Given the context of the quesiton provided, we can assume there are no issues concerning sequential observations that may have an underlying structure which should be considered.

Summary:

data1 - Yes, the p-values for each test statistic are below \(\alpha = 0.05\), which means that we can reject the null hypothesis of the intercept and slope being equal to zero. Additionally, we see that the model explains 66.65% of the variability in the response variable (y). Pertaining to the condition checks, there are not many data points for all the sets provided so it is difficult to determine whether the normal distiribution, as well as other model validations, have been met; therefore, we will use the qqPlot package from the car library to draw a confidence band around the residuals to see if their variation is due to more than just natural occurrence. In this case, there is one point that appears to fall on the line of the confidence band so, if this situation were brough up in practice, I would most likely report the correlation along with a note that specifically outlines this issue as a possible shortcoming.

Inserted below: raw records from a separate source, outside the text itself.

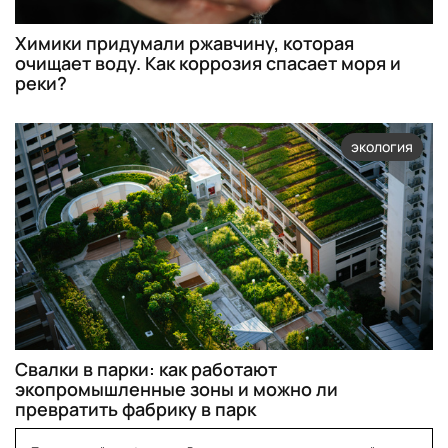
Химики придумали ржавчину, которая
очищает воду. Как коррозия спасает моря и
реки?
экология
Свалки в парки: как работают
экопромышленные зоны и можно ли
превратить фабрику в парк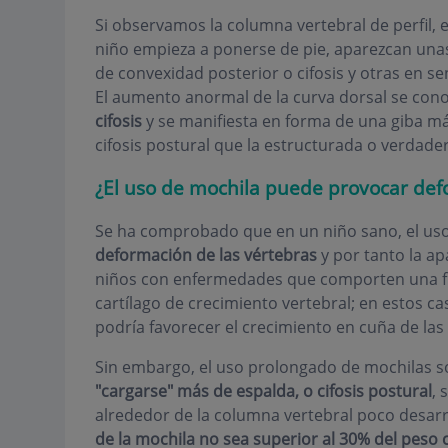
Si observamos la columna vertebral de perfil, 
niño empieza a ponerse de pie, aparezcan unas 
de convexidad posterior o cifosis y otras en sen
El aumento anormal de la curva dorsal se con
cifosis
y se manifiesta en forma de una giba m
cifosis postural que la estructurada o verdade
¿El uso de mochila puede provocar de
Se ha comprobado que en un niño sano, el uso
deformación de las vértebras
y por tanto la apa
niños con enfermedades que comporten una fra
cartílago de crecimiento vertebral; en estos c
podría favorecer el crecimiento en cuña de las
Sin embargo, el uso prolongado de mochilas 
"cargarse" más de espalda, o cifosis postural
, 
alrededor de la columna vertebral poco desarr
de la mochila no sea superior al 30% del peso 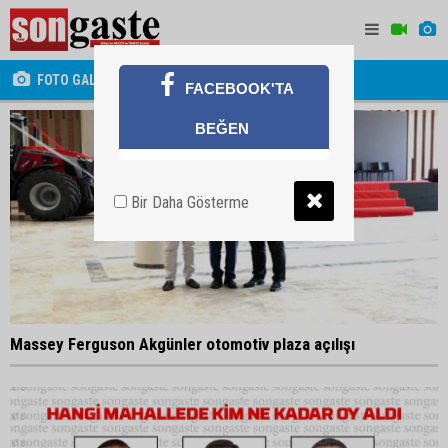
FOTO GALERİ
FACEBOOK'TA
BEĞEN
Bir Daha Gösterme
Massey Ferguson Akgünler otomotiv plaza açılışı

data2 - No, from the initial inspection we see that the data do not follow a linear pattern. It appears a quadratic equation would produce a better fit. The following condition checks provide further support that the data do not follow a linear pattern and a linear regression model should not be used despite the fact that this data has the same summary statistics (\(\mu\),sd, r-squared,\({ \beta }_{ 0 }\),\({ \beta }_{ 1 }\), etc.) as the data1 set.

data3 - Yes, while there appears to be a point of high leverage that is affecting the model, We can see that if the outlying point was removed, the resulting line would appear to be similar. However, due to this point, the conditions noted above are not being met since the residuals are not nearly normal and the variability of the residuals is not nearly constant. Therefore, if we really faced this data in practice, further investigation on the outlying point should be performed. Additionally the issues with the outlying point would be noted, as explained in the data1 summary.

data4 - No, this data has a point of high leverage and unlike the data3 set, the linear model is significantly affected. Note, with the outlying point removed, the line would be vertical. The conditions checked above provide further suppor that a linear model is not a good fit for the data.

Explain why it is important to include appropriate visualizations when analyzing data. Include any visualization(s) you create. (2 pts)

Answer:

It is important to include appropriate visuaztions when analyzing data because we must use these representations to make judgements about whether the necessary conditions are being met. It is not enough to simply look at the resulting values in order to determine whether a model is a good fit. For example, in the previous problem, we see that all four data sets have the same summary statistics (\(\mu\),sd, r-squared,\({ \beta }_{ 0 }\),\({ \beta }_{ 1 }\), etc.); however, they are all very different from one another. I have created visualizations in the previous problem to show how they should be appropriately used.